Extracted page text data

········

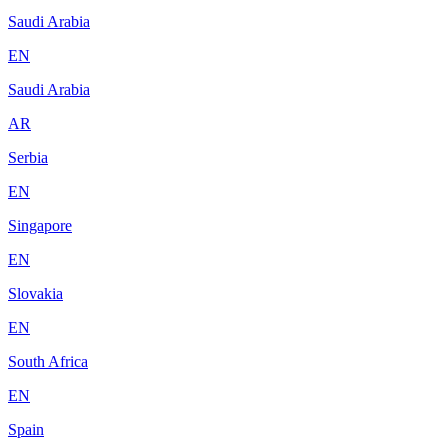
Saudi Arabia
EN
Saudi Arabia
AR
Serbia
EN
Singapore
EN
Slovakia
EN
South Africa
EN
Spain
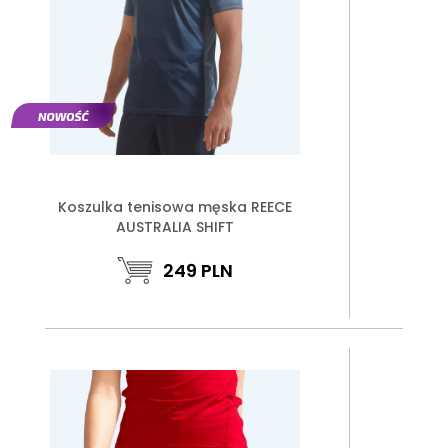
Koszulka tenisowa męska REECE
AUSTRALIA SHIFT
249
PLN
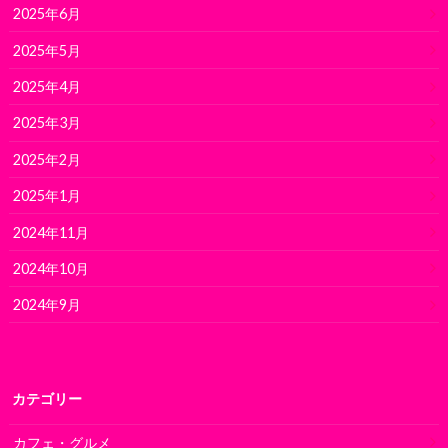
2025年6月
2025年5月
2025年4月
2025年3月
2025年2月
2025年1月
2024年11月
2024年10月
2024年9月
カテゴリー
カフェ・グルメ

········

- [WHAT IS NEEDED]:
Repeat the lines above exactly, and keep every picture out.

- [SOLUTION FOR THIS PROBLEM]:
Saudi Arabia
EN
Saudi Arabia
AR
Serbia
EN
Singapore
EN
Slovakia
EN
South Africa
EN
Spain
Koszulka tenisowa męska REECE
AUSTRALIA SHIFT
249
PLN
2025年6月
2025年5月
2025年4月
2025年3月
2025年2月
2025年1月
2024年11月
2024年10月
2024年9月
カテゴリー
カフェ・グルメ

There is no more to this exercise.